§ TEXTAUSZUG
= = = =

Man kann Trennwände aufbauen, auch nur für einzelne Mitarbeiter, die sich gestört fühlen. Oder man erstattet die Kosten für lärmreduzierende Kopfhörer. Wichtig ist es auch, Verhaltensabsprachen in Teams zu treffen. Sie kennen sicher den Lombard-Effekt, wenn die Geräuschkulisse immer lauter wird, weil alle immer lauter sprechen. Das kann man durchbrechen. Ein Tipp: Jemand hebt die Hand und schweigt, dann folgt der nächste. Zum Schluss ist es drei bis vier Sekunden lang still und alle reden nachher mit deutlich leiserer Stimme weiter. Das sind kleine, niederschwellige und damit alltagstaugliche Ideen.
Damit begegnet man vor allem akus-tischen Störungen durch die menschliche Stimme. Was eignet sich noch?
Jeder Einzelne muss für sich herausfinden, wie er bei Lärm abschalten kann. So kann man Musik über Kopfhörer einspielen oder – je nach Bedarf und Arbeitsaufgabe – in eine andere Arbeitsatmosphäre, einen anderen Raum wechseln. Generell empfehle ich, alles was tönt und blinkt, abzuschalten. Also zum Beispiel Handys, Social-Media- und E-Mail-Benachrichtigungen. Ganz wichtig ist es auch, dass jeder Mitarbeiter regelmäßig Pausen macht. Die Rituale dafür müssen viele Beschäftigte erst wieder einüben. Dafür kann man in Resilienzseminaren sensibilisieren.

= = = =

§ GEGEBENE DATEN
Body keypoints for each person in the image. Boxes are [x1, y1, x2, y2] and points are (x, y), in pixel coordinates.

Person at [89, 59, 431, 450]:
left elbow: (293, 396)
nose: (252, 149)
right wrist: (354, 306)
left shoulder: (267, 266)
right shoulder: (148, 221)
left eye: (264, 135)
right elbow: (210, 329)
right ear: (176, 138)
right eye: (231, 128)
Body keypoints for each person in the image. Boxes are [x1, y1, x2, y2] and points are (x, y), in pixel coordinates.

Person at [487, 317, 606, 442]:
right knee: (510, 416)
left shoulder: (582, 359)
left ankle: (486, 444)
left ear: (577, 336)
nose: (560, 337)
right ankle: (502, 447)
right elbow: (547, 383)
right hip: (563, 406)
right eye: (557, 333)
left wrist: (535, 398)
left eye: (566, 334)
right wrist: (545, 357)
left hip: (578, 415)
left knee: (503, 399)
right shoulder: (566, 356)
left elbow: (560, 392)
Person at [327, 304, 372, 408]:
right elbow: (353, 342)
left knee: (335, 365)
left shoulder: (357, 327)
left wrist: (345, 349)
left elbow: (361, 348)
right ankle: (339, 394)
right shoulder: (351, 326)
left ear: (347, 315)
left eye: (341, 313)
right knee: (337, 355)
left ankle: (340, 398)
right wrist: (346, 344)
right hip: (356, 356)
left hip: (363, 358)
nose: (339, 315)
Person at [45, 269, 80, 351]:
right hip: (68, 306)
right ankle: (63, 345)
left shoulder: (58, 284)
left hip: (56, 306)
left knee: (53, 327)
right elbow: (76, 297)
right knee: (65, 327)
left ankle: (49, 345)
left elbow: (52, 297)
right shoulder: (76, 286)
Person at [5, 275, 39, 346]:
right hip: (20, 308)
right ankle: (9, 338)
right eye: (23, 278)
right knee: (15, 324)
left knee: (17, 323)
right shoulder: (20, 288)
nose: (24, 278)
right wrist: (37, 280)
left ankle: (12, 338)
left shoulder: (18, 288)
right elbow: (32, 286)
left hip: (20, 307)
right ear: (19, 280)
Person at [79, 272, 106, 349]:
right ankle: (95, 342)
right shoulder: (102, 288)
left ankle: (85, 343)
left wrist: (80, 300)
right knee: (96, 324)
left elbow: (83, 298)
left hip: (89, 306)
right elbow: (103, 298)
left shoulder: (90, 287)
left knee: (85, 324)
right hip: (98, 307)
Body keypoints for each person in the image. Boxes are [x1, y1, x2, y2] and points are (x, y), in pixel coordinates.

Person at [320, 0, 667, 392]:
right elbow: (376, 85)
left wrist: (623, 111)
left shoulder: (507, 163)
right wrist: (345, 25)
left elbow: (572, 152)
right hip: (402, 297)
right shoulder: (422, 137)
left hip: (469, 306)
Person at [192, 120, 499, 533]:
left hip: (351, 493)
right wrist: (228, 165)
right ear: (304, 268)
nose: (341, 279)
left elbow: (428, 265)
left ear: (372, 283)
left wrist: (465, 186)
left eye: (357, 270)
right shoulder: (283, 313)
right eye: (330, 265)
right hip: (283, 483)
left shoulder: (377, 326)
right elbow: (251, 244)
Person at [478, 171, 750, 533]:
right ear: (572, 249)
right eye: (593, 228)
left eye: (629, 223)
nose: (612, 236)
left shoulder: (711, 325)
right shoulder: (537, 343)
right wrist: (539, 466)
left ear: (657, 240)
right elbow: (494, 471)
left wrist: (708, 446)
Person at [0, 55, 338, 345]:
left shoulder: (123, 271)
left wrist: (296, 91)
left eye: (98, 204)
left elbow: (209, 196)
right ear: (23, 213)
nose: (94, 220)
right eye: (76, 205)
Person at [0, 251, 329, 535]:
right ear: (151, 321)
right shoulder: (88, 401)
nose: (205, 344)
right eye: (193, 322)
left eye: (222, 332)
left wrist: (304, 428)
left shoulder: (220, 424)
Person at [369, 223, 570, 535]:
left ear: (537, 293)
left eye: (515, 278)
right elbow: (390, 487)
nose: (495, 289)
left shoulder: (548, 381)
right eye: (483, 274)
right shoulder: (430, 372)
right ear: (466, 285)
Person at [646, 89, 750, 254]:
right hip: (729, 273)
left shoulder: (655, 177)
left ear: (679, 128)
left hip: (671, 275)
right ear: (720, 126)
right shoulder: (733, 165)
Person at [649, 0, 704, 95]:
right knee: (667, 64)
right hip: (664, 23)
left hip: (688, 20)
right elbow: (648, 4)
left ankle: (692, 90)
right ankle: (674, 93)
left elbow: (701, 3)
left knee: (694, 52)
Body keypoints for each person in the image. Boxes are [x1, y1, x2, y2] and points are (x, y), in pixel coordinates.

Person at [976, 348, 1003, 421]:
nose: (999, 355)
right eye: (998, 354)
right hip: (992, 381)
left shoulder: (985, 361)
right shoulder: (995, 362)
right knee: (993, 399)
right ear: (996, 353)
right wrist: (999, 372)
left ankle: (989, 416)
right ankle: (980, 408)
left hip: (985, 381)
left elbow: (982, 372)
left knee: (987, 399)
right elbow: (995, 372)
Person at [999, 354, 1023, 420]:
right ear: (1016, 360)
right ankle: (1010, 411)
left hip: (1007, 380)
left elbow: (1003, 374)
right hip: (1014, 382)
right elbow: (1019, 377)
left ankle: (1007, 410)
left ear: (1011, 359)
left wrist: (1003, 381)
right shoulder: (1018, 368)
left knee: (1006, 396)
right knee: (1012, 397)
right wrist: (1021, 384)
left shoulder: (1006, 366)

= = = =

§ AUFGABE
Gib den Textauszug zum Lärm bei der Arbeit ab der Stelle mit „Man kann Trennwände“ bis einschließlich „damit alltagstaugliche Ideen.“ wieder und ändere darin „Trennwände“ in „Stellwände“. Verwende ausschließlich den Textauszug.

§ LÖSUNG
Man kann Stellwände aufbauen, auch nur für einzelne Mitarbeiter, die sich gestört fühlen. Oder man erstattet die Kosten für lärmreduzierende Kopfhörer. Wichtig ist es auch, Verhaltensabsprachen in Teams zu treffen. Sie kennen sicher den Lombard-Effekt, wenn die Geräuschkulisse immer lauter wird, weil alle immer lauter sprechen. Das kann man durchbrechen. Ein Tipp: Jemand hebt die Hand und schweigt, dann folgt der nächste. Zum Schluss ist es drei bis vier Sekunden lang still und alle reden nachher mit deutlich leiserer Stimme weiter. Das sind kleine, niederschwellige und damit alltagstaugliche Ideen.